Google stores a lot more data about you than you might imagine. This is not only your dialogues with the voice assistant, but also all the dictations, and even the history of your purchases. It's not that the company has somehow carefully concealed this, but you won't be able to get quick access to this information. But one thing is your voice messages, which hardly anyone wants to listen to, and quite another thing is purchases, which sometimes need to be analyzed somehow. So Google decided to add shopping cards to Gmail with a concise collection of up-to-date purchase details.
Gmail is much more user-friendly in the latest update
The cards in question appeared in the latest Gmail update. They are a kind of virtual receipts, where important information about the product is given in a visual form. And it doesn't matter what you bought: an app on Google Play, a subscription to some paid service, a new vacuum cleaner in an online store, a plane ticket or a whole tour. Gmail will automatically analyze the content of the confirmation email, highlight the most important, and present it as a separate card above the email.
Gmail update for Android
The card will always be created, regardless of how the sender prepares the letter. That is, even if the online store where you ordered a vacuum cleaner or electric kettle has a colorful template for notifications about successful ordering, Gmail will still give you its own version. This is how it looks:
Gmail cards are very handy
In fact, cards are a very useful feature, since often online stores and all kinds of online services go too far with the colorful design of their letters.

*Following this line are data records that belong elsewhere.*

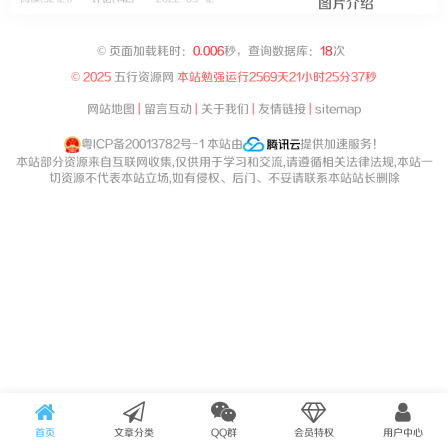
©
页面加载耗时：
0.006
秒，查询数据库：
18
次
© 2025
五行资源网
本站勉强运行
2569天21小时25分37秒
网站地图
|
留言互动
|
关于我们
|
友情链接
|
sitemap
粤ICP备20013782号-1
本站由
提供加速服务！
本站部分资源来自互联网收集,仅供用于学习和交流,请遵循相关法律法规,本站一
切资源不代表本站立场,如有侵权、后门、不妥请联系本站站长删除
首页
文章分类
QQ群
会员特权
用户中心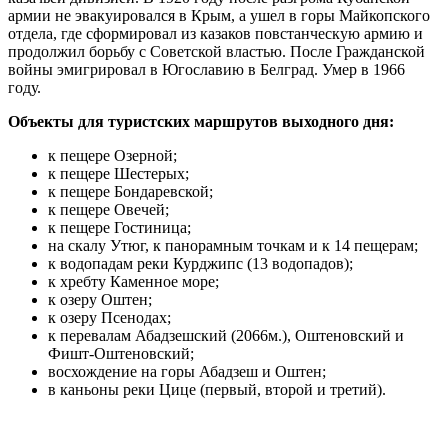
армии не эвакуировался в Крым, а ушел в горы Майкопского
отдела, где сформировал из казаков повстанческую армию и
продолжил борьбу с Советской властью. После Гражданской
войны эмигрировал в Югославию в Белград. Умер в 1966
году.
Объекты для туристских маршрутов выходного дня:
к пещере Озерной;
к пещере Шестерых;
к пещере Бондаревской;
к пещере Овечей;
к пещере Гостиница;
на скалу Утюг, к панорамным точкам и к 14 пещерам;
к водопадам реки Курджипс (13 водопадов);
к хребту Каменное море;
к озеру Оштен;
к озеру Псенодах;
к перевалам Абадзешский (2066м.), Оштеновский и
Фишт-Оштеновский;
восхождение на горы Абадзеш и Оштен;
в каньоны реки Цице (первый, второй и третий).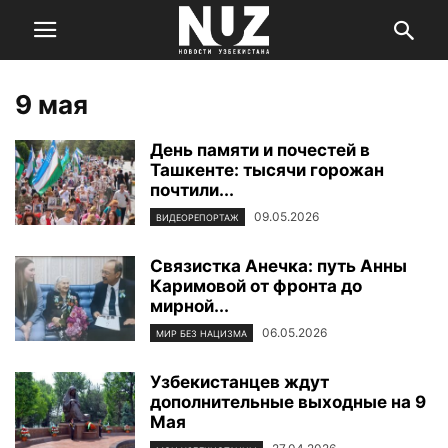
9 мая
День памяти и почестей в
Ташкенте: тысячи горожан
почтили...
09.05.2026
ВИДЕОРЕПОРТАЖ
Связистка Анечка: путь Анны
Каримовой от фронта до
мирной...
06.05.2026
МИР БЕЗ НАЦИЗМА
Узбекистанцев ждут
дополнительные выходные на 9
Мая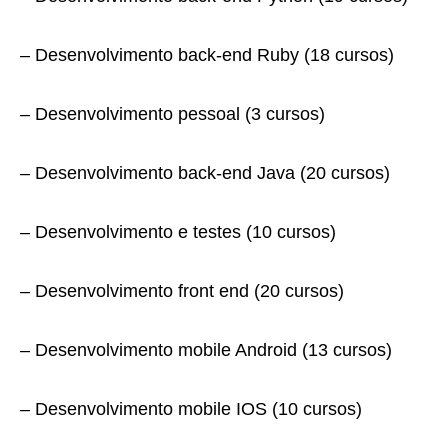
– Desenvolvimento back-end Ruby (18 cursos)
– Desenvolvimento pessoal (3 cursos)
– Desenvolvimento back-end Java (20 cursos)
– Desenvolvimento e testes (10 cursos)
– Desenvolvimento front end (20 cursos)
– Desenvolvimento mobile Android (13 cursos)
– Desenvolvimento mobile IOS (10 cursos)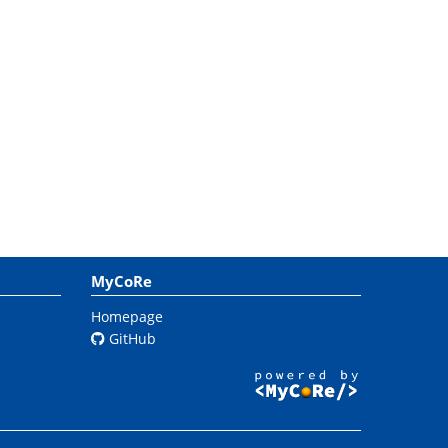
MyCoRe
Homepage
GitHub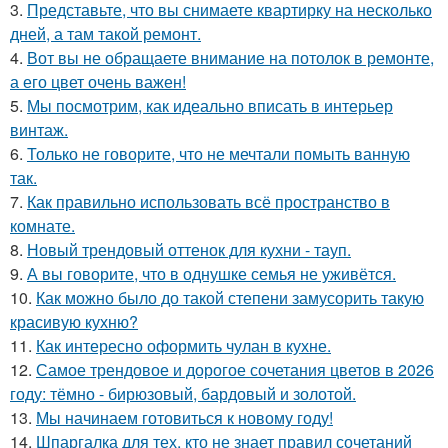
3.
Представьте, что вы снимаете квартирку на несколько
дней, а там такой ремонт.
4.
Вот вы не обращаете внимание на потолок в ремонте,
а его цвет очень важен!
5.
Мы посмотрим, как идеально вписать в интерьер
винтаж.
6.
Только не говорите, что не мечтали помыть ванную
так.
7.
Как правильно использовать всё пространство в
комнате.
8.
Новый трендовый оттенок для кухни - тауп.
9.
А вы говорите, что в однушке семья не уживётся.
10.
Как можно было до такой степени замусорить такую
красивую кухню?
11.
Как интересно оформить чулан в кухне.
12.
Самое трендовое и дорогое сочетания цветов в 2026
году: тёмно - бирюзовый, бардовый и золотой.
13.
Мы начинаем готовиться к новому году!
14.
Шпаргалка для тех, кто не знает правил сочетаний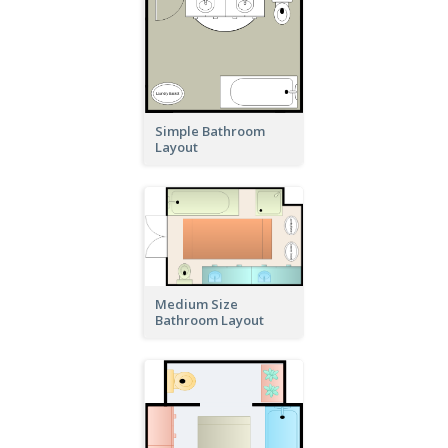
Simple Bathroom
Layout
Medium Size
Bathroom Layout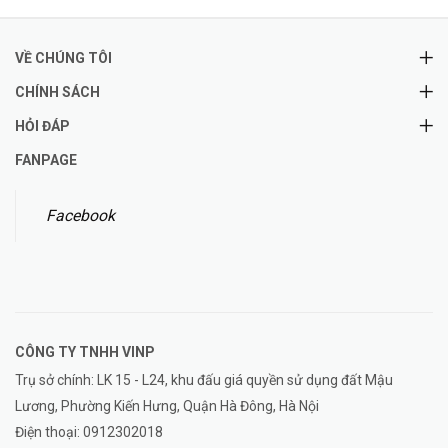
VỀ CHÚNG TÔI
CHÍNH SÁCH
HỎI ĐÁP
FANPAGE
Facebook
CÔNG TY TNHH
VINP
Trụ sở chính: LK 15 - L24, khu đấu giá quyền sử dụng đất Mậu
Lương, Phường Kiến Hưng, Quận Hà Đông, Hà Nội
Điện thoại:
0912302018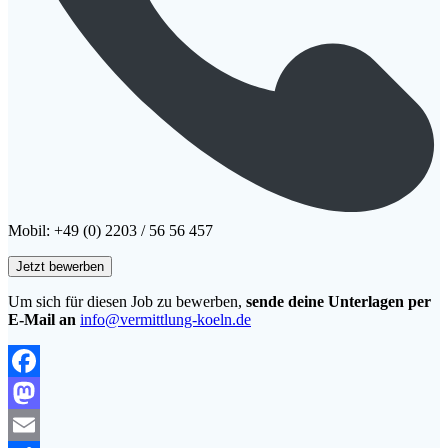
Mobil: +49 (0) 2203 / 56 56 457
Um sich für diesen Job zu bewerben,
sende deine Unterlagen per
E-Mail an
info@vermittlung-koeln.de
Facebook
Mastodon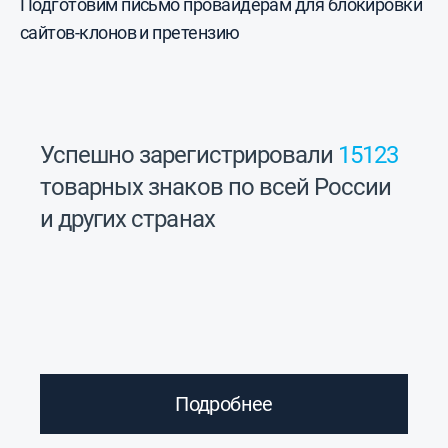
Подготовим письмо провайдерам для блокировки
сайтов-клонов и претензию
Успешно зарегистрировали
15123
товарных знаков по всей России
и других странах
Подробнее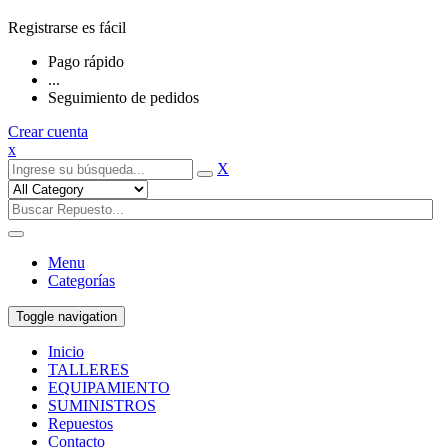
Registrarse es fácil
Pago rápido
...
Seguimiento de pedidos
Crear cuenta
x
X
Menu
Categorías
Toggle navigation
Inicio
TALLERES
EQUIPAMIENTO
SUMINISTROS
Repuestos
Contacto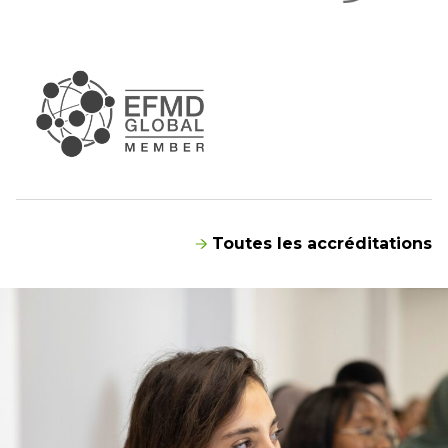
Toutes les accréditations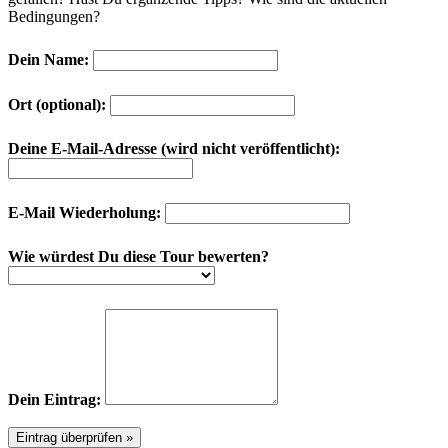
Bedingungen?
Dein Name:
Ort (optional):
Deine E-Mail-Adresse (wird nicht veröffentlicht):
E-Mail Wiederholung:
Wie würdest Du diese Tour bewerten?
Dein Eintrag: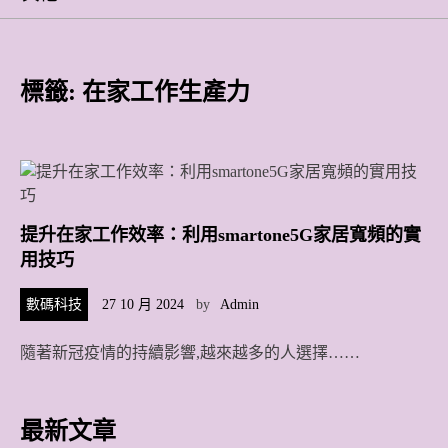
標籤:
在家工作生產力
提升在家工作效率：利用smartone5G家居寬頻的實
用技巧
數碼科技
27 10 月 2024
by
Admin
隨著新冠疫情的持續影響,越來越多的人選擇……
最新文章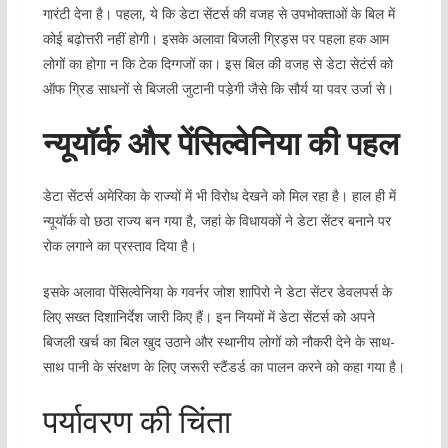
गारंटी देना है। पहला, ये कि डेटा सेंटर्स की वजह से उपभोक्ताओं के बिल में
कोई बढ़ोत्तरी नहीं होगी। इसके अलावा बिजली ग्रिड्स पर पहला हक आम
लोगों का होगा न कि टेक दिग्गजों का। इस बिल की वजह से डेटा सेटंर्स को
ऑफ ग्रिड साधनों से बिजली जुटानी पड़ेगी जैसे कि सौर्य या पवर उर्जा से।
न्यूयॉर्क और पेंसिल्वेनिया की पहल
डेटा सेंटर्स अमेरिका के राज्यों में भी विरोध देखने को मिल रहा है। हाल ही में
न्यूयॉर्क वो छठा राज्य बन गया है, जहां के विधायकों ने डेटा सेंटर बनाने पर
रोक लगाने का प्रस्ताव दिया है।
इसके अलावा पेंसिल्वेनिया के गवर्नर जोश शापिरो ने डेटा सेंटर डेवलपर्स के
लिए सख्त दिशानिर्देश जारी किए हैं। इन नियमों में डेटा सेंटर्स को अपने
बिजली खर्च का बिल खुद उठाने और स्थानीय लोगों को नौकरी देने के साथ-
साथ पानी के संरक्षण के लिए जरूरी स्टैंडर्ड का पालन करने को कहा गया है।
पर्यावरण की चिंता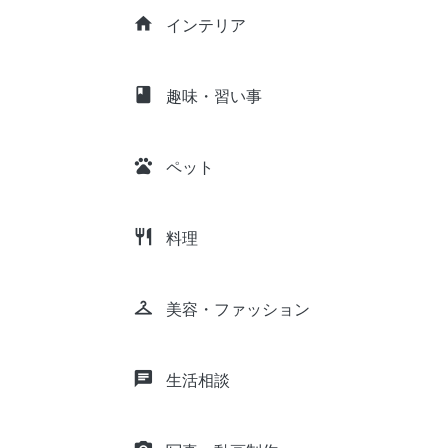
home
インテリア
class
趣味・習い事
pets
ペット
restaurant
料理
checkroom
美容・ファッション
chat
生活相談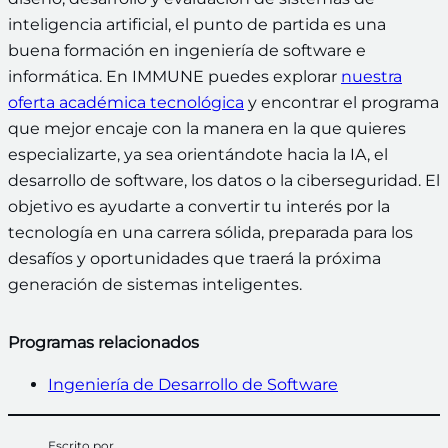
inteligencia artificial, el punto de partida es una
buena formación en ingeniería de software e
informática. En IMMUNE puedes explorar
nuestra
oferta académica tecnológica
y encontrar el programa
que mejor encaje con la manera en la que quieres
especializarte, ya sea orientándote hacia la IA, el
desarrollo de software, los datos o la ciberseguridad. El
objetivo es ayudarte a convertir tu interés por la
tecnología en una carrera sólida, preparada para los
desafíos y oportunidades que traerá la próxima
generación de sistemas inteligentes.
Programas relacionados
Ingeniería de Desarrollo de Software
Escrito por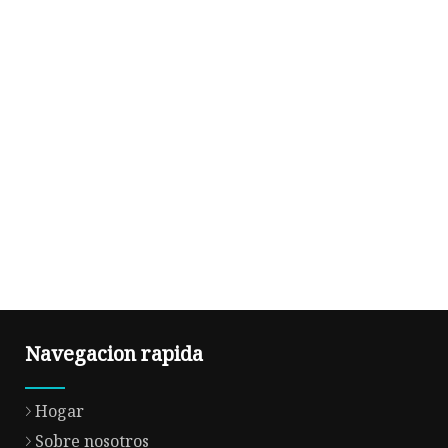
Navegacion rapida
Hogar
Sobre nosotros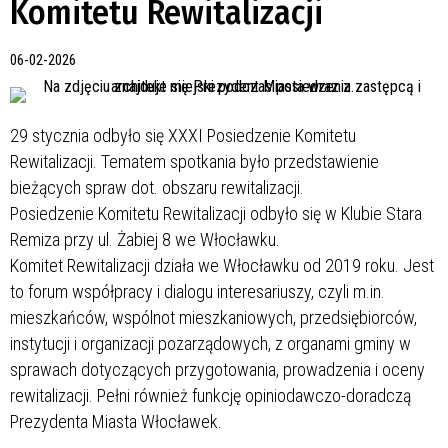
Komitetu Rewitalizacji
06-02-2026
29 stycznia odbyło się XXXI Posiedzenie Komitetu
Rewitalizacji. Tematem spotkania było przedstawienie
bieżących spraw dot. obszaru rewitalizacji.
Posiedzenie
Komitetu Rewitalizacji odbyło się w Klubie Stara
Remiza przy ul. Żabiej 8 we Włocławku.
Komitet Rewitalizacji działa we Włocławku od 2019 roku. Jest
to forum współpracy i dialogu interesariuszy, czyli m.in.
mieszkańców, wspólnot mieszkaniowych, przedsiębiorców,
instytucji i organizacji pozarządowych, z organami gminy w
sprawach dotyczących przygotowania, prowadzenia i oceny
rewitalizacji. Pełni również funkcję opiniodawczo-doradczą
Prezydenta Miasta Włocławek.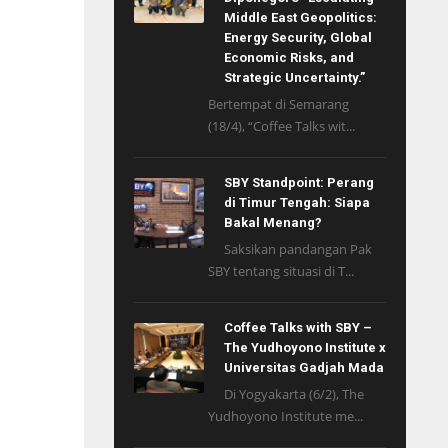
Middle East Geopolitics:
Energy Security, Global
Economic Risks, and
Strategic Uncertainty.”
Bertempat di Semarang
(18/4), “Coffee Talks wit...
SBY Standpoint: Perang
di Timur Tengah: Siapa
Bakal Menang?
Saksikan pandangan Pak
SBY tentang situasi di T...
Coffee Talks with SBY –
The Yudhoyono Institute x
Universitas Gadjah Mada
Di Yogyakarta (6/2), The
Yudhoyono Institute me...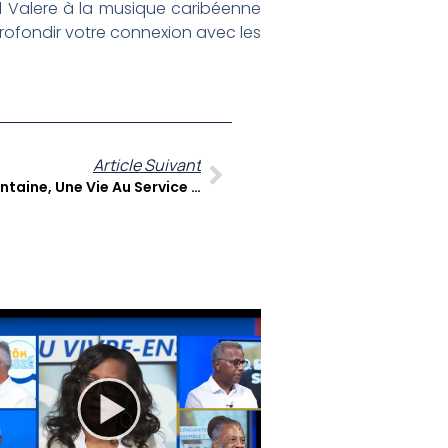
d Valere à la musique caribéenne
rofondir votre connexion avec les
Article Suivant
Sé Zafè Nou : Annick Ozier Lafontaine, Une Vie Au Service Des Antilles Et De La Guyane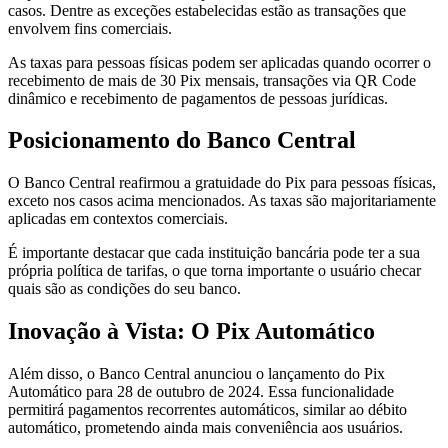
casos. Dentre as exceções estabelecidas estão as transações que
envolvem fins comerciais.
As taxas para pessoas físicas podem ser aplicadas quando ocorrer o
recebimento de mais de 30 Pix mensais, transações via QR Code
dinâmico e recebimento de pagamentos de pessoas jurídicas.
Posicionamento do Banco Central
O Banco Central reafirmou a gratuidade do Pix para pessoas físicas,
exceto nos casos acima mencionados. As taxas são majoritariamente
aplicadas em contextos comerciais.
É importante destacar que cada instituição bancária pode ter a sua
própria política de tarifas, o que torna importante o usuário checar
quais são as condições do seu banco.
Inovação à Vista: O Pix Automático
Além disso, o Banco Central anunciou o lançamento do Pix
Automático para 28 de outubro de 2024. Essa funcionalidade
permitirá pagamentos recorrentes automáticos, similar ao débito
automático, prometendo ainda mais conveniência aos usuários.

Because of this, firstly, you have to wait until it is fully loaded, and, secondly, to look for the necessary information among the screaming banners and logos. In a Gmail card, as a rule, there is only text information with small nomenclature icons indicating the store where the purchase was made, its cost and delivery date.
How cards work in Gmail
It's the same with tickets or tours. For example, I really do not like how S7 issues its letters about a successful order of an air ticket. I have no idea how they manage to make them so beloved, but every time I happen to use the services of this aviation company, I scold their layout designers for nothing. Gmail itself analyzes the departure confirmation letter and produces the following informative block:
Left – Gmail card, right – layout of a letter from S7
As you can see, cards are applied even to old purchases made before the Gmail update was released, which is very convenient. But, unfortunately, this mechanism does not always work. In any case, the analysis of emails about successful ordering of goods on Ozon and in 'M.Video' by Gmail has not been mastered. Perhaps, the peculiarities of the layout of these letters affected, which is why the postal service was unable to extract important information about purchases from them. But I want to believe that over time, Google will train Gmail to recognize even non-obvious data, and cards will appear even where they were not there before.
Is it convenient? Indisputably. In my opinion, this is generally one of the coolest innovations that have appeared in Gmail over the past few years. After all, even the design of the service, which Google is constantly redesigning, is far from as important as the ability to conveniently consume information from letters. Moreover, the update with cards attracted me so much that I even partially returned to using Gmail, which, as you remember, I had previously abandoned in favor of a bot for Telegram. Perhaps I will not use the service application on an ongoing basis, but I will refer to it to analyze my purchases.